Given the relatively healthy economic performance of the CE economies over recent years and the positive outlook, developers have started construction or obtained planning on projects that total more than expected occupier demand. The amount of new supply looks like it may slow rental growth or even lead to a decline in some locations over the next three years.
The best performing CE markets are expected to be Prague and Budapest, with 0.8% per annum rental growth each. In Prague, this modest rental growth is likely to be back loaded with stability over the next few years while Budapest is set for some moderate increases in 2015-2016 on the back of little rental movement seen recently. The weakest rental growth outlook is for Warsaw at -4.1% per annum over 2015-17, where supply-driven concerns are the most apparent.
Charles Taylor, Managing Partner at Cushman & Wakefield in Poland commented: “We expect disparity across the CE markets to continue, due to occupier demand and supply imbalances. Budapest is experiencing a positive upswing that should deliver future rental growth. In Poland there is a significant contrast between the positive prospects of the regional cities where demand is generally robust, and Warsaw, where the strong development pipeline is limiting short term rental growth prospects.”
The Bratislava office sector has seen a shift away from occupier activity driven primarily by space rationalisation to one that is now seeing some expansion-supported demand. However, this is still limited as are the prospects of positive rental growth; prime rents are anticipated to remain at current €15 per square metres (the lowest in the region) until at least the end of 2016 when a more healthy balance between supply and demand is expected.
40,000 square metres of new space is expected to be delivered over the course of 2015, most of which is already reserved by pre-lease agreements. Developers remain reluctant to commit to speculative construction as occupiers still have a plethora of choice to suit their requirements. More significant improvements are expected from 2016 and beyond as the economy expands further and more noticeable advancements are seen in the labour market, which will pave the way for more sustained levels of occupational activity. Progress, however, will be gradual, and in the short term prime rents are unlikely to change. The decreasing vacancy at the quality end of the market will see the gradual withdrawal of incentives continue and some speculative developments break ground, along with marginal positive rental growth.
Prime rents in the Bucharest office market have held firm at €19 per square metres since 2012 as the city’s overall vacancy rate remained unmoved in double digit territory and economic growth slowed in a lagged response to the Global Financial Crisis.
Headline rents are expected to come under downward pressure over the remainder of 2015, falling by 2.6% to a four-year-low and reaching €18.50 per square metres by the end of 2015. This is despite the economic improvements in the economy that are filtering down to better business sentiment. However, landlords continue to offer incentive packages in a bid to secure major tenants and limit void periods. These incentives will need to be withdrawn before positive rental growth takes hold, which is expected by the end of 2016 but progress will be slow. The overall construction pipeline rose to 345,000 square metres as at the end of Q1 2015 and consists of mostly speculative space. This will act as a further deterrent to positive rental growth.
The recovery of the Budapest office market is expected to continue, supported by more robust economic conditions pushing through. While this has helped to improve levels of business confidence – and an increase in occupier activity has also been noted: historical record take up in Q2 2015, net absorption currently stands at 40% higher than a year ago – it has not yet translated into positive rental growth.

[Stored data entries]
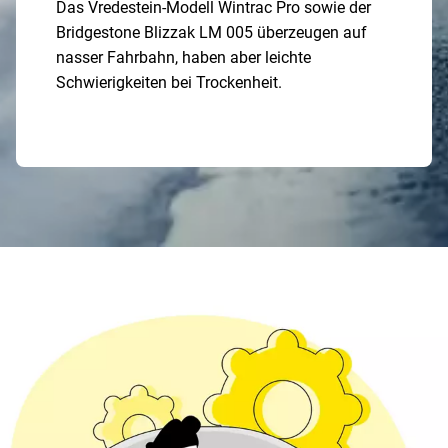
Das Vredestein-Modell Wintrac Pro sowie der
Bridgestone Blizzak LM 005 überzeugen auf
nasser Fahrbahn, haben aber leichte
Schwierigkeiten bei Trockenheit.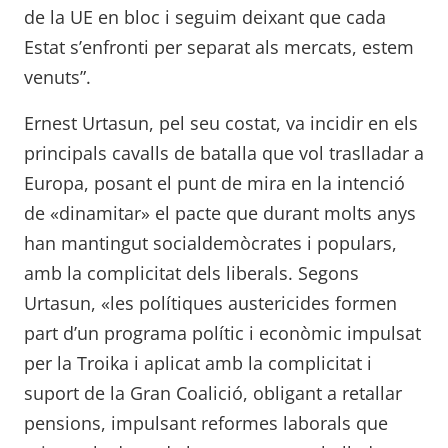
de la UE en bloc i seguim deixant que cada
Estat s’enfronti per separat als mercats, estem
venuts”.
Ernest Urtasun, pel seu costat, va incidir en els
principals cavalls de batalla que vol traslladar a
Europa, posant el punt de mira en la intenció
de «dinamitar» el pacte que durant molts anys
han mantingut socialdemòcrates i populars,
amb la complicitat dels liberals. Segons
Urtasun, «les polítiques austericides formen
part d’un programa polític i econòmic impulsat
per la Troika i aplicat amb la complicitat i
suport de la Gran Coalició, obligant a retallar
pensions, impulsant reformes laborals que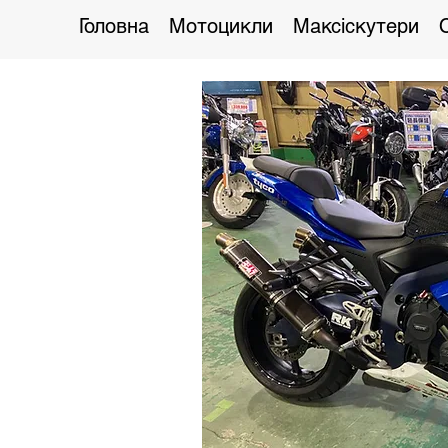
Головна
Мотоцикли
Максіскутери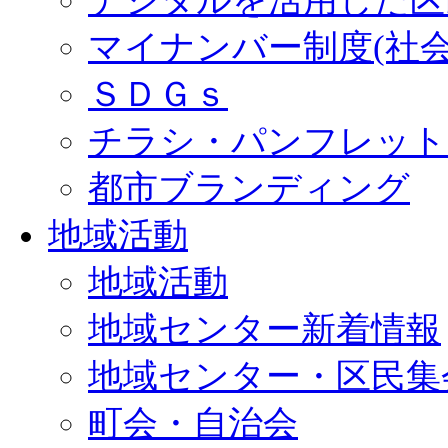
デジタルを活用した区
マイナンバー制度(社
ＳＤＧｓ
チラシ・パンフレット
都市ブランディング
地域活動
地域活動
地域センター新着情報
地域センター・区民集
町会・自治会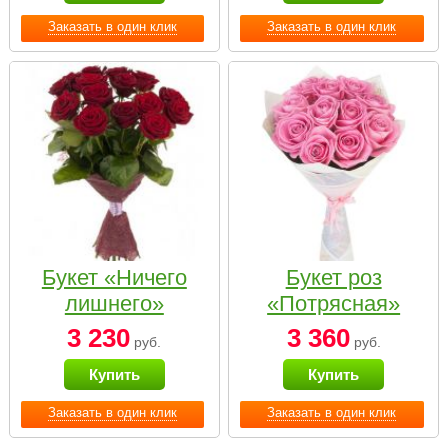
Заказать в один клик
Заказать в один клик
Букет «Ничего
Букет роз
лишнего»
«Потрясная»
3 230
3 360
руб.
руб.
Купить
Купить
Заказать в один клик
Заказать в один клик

...

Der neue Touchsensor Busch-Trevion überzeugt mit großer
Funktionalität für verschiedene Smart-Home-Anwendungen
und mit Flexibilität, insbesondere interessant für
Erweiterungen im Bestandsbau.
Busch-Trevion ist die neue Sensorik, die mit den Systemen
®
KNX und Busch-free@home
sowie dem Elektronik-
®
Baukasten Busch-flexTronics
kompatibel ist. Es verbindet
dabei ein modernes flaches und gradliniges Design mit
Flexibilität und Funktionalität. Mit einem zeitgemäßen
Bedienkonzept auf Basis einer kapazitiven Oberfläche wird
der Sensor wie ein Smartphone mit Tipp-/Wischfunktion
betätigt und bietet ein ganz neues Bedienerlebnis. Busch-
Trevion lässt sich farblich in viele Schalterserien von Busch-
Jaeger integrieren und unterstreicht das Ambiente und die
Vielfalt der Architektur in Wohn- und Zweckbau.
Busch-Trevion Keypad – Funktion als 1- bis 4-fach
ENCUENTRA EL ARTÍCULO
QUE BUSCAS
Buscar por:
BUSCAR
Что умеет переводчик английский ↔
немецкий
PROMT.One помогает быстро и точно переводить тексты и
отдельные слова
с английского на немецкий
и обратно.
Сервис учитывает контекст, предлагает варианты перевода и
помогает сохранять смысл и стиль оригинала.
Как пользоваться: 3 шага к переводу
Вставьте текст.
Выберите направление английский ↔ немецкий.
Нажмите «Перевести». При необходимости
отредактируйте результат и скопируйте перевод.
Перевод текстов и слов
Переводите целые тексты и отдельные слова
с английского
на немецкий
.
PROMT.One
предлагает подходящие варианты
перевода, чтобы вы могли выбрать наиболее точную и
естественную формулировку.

EXERCISE TASKS:
a) List every city named in the report on Central European office markets.
b) Write out the passage of the office market report between "The Bratislava office" and "demand is expected.", inclusive.
c) Resume the report on Central European office markets, continuing from its final sentence.
The records above were taken from a source separate from the report.

ANSWERS TO EACH TASK:
a) Prague, Budapest, Warsaw, Bratislava, Bucharest

b)
The Bratislava office sector has seen a shift away from occupier activity driven primarily by space rationalisation to one that is now seeing some expansion-supported demand. However, this is still limited as are the prospects of positive rental growth; prime rents are anticipated to remain at current €15 per square metres (the lowest in the region) until at least the end of 2016 when a more healthy balance between supply and demand is expected.

c)
Indeed, headline rents in Q1 2015 remained at €21 per square metres in the CBD, the same level seen for the past five years that is also supported by incentive packages such as rent-free periods and/or contributions to fit out. However, as the amount of vacant space gradually declines from the historic heights to below neighbour Prague’s vacancy level for the first time, and speculative completions slow, conditions will pave the way for some positive upswing in rents. This is, however, likely to be confined to select submarkets and quality space only with second hand space still trading at a substantial discount.
Demand in Prague’s office market has picked up significantly in 2015, due to improving economic fundamentals of the country, which has achieved highest GDP growth in the EU in Q1 2015. At the same time a series of new speculative schemes were also delivered in H1 2015 and overall, the supply for 2015 will exceed demand significantly, creating a tenant-favourable market and putting downward pressure on headline rents. Indeed, these have come off the boil, declining by around 3.6% over the past 12 months in Prague’s CBD.
Occupier sentiment has been broadly positive; however, net absorption was low in 2014, with the bulk of activity driven by renegotiations and renewals as existing occupiers opt to take advantage of the available opportunities in which to upgrade their accommodation on more flexible lease terms. The next 18-24 month should see headline rents begin to show some positive growth – mainly within prime projects and locations – but progress will be slow and relate to the best-of-the best schemes. Prague’s vacancy rate remains in double digits and thus offers tenants choice, although the majority of oversupply is of secondary quality released back to the market as tenants upgrade and/or consolidate. Further 192,000 square metres will enter the market in 2015, and even with predicted 40% pre-let agreements secured, vacancy is likely to grow to almost 17% level. “However, this dynamic will change significantly in 2016 – thanks to limited pipeline and improving economy demand should significantly exceed supply next year, with vacancy retreating back to around 15%,” explains Head of Office Agency at the Prague office of Cushman & Wakefield, Radka Novak.
Warsaw’s office market performance is benefitting from a strengthening of the economy and positive business confidence. Occupier activity over the first half of 2015 was healthy, and while some of this was due to new market entrants successfully completing their outstanding requirements, a large proportion is attributed to lease renegotiations and existing occupiers moving within the market.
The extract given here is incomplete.